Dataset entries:
════
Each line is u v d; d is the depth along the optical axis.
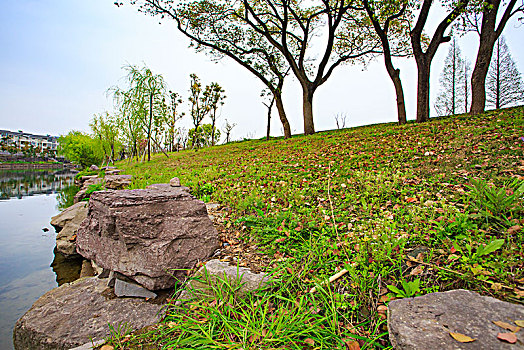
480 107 13.69
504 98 30.19
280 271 2.79
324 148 10.97
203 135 52.91
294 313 2.25
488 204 3.12
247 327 2.06
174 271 3.09
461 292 1.99
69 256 5.32
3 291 4.21
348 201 4.68
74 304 2.92
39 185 22.30
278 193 5.73
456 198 3.95
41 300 3.04
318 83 20.23
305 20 19.94
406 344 1.63
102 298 3.03
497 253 2.48
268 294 2.52
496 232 2.88
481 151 6.18
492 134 7.35
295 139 17.84
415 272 2.43
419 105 14.62
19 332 2.67
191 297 2.67
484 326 1.65
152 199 3.45
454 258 2.45
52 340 2.44
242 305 2.41
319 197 5.20
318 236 3.43
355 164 7.30
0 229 7.98
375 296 2.31
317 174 6.96
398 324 1.78
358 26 19.69
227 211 5.28
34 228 8.12
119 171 15.96
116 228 3.17
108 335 2.45
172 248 3.17
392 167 6.44
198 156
════
__What you should do__. Return, word for word, every line from the line with "319 197 5.20" to the final line of the data.

__Solution for this problem__.
319 197 5.20
318 236 3.43
355 164 7.30
0 229 7.98
375 296 2.31
317 174 6.96
398 324 1.78
358 26 19.69
227 211 5.28
34 228 8.12
119 171 15.96
116 228 3.17
108 335 2.45
172 248 3.17
392 167 6.44
198 156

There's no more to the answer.